Companies in all sectors across America are announcing layoffs in a bid to save cash coming out of this recession. Employment figures out of the eurozone this morning showed that jobless numbers are rising even as the countries exit lockdown .

The Dow Jones needs to look longer term

Jonathan Golub at Credit Suisse says investors may be cheering the short-term bump while ignoring the long-term pain of getting people back to work.

The real big issue is that the number of people who remain unemployed is about 20 million . And while a lot of these folks are going to get jobs relatively quickly over the next year, it’ll probably take three-to-four years or longer before everyone has been laid off is going to be back in jobs.
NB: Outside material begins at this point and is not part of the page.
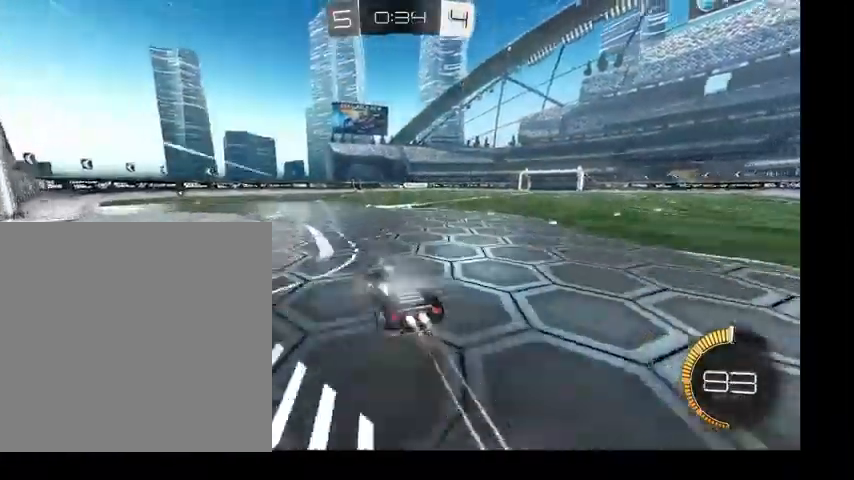
{"buttons": [], "left_stick": "up-right", "right_stick": "center", "events": [[100, "A", "down"], [267, "A", "up"], [367, "B", "up"]]}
Golub is referring to the continuing claims count – a measure of how many people are repeatedly receiving unemployment checks. That figure remains stubbornly high, around 19.3 million. His words echo sentiment across an increasingly worried Wall Street that stocks no longer reflect the underlying economy.

And there are more headwinds on the horizon. The government’s Paycheck Protection Program (PPP), which is designed to keep people on the payroll, will soon end. That could see a wave of fresh layoffs as businesses decide to cut costs.

The extra $600 weekly unemployment check will vanish at the end of July, putting extra pressure on the newly out-of-work.

Today’s ‘record’ employment numbers may appear fantastic – on the surface. Don’t forget to zoom out and look at the big picture.


Disclaimer: This article represents the author’s opinion and should not be considered investment or trading advice from CCN.com. Unless otherwise noted, the author has no position in any of the stocks mentioned.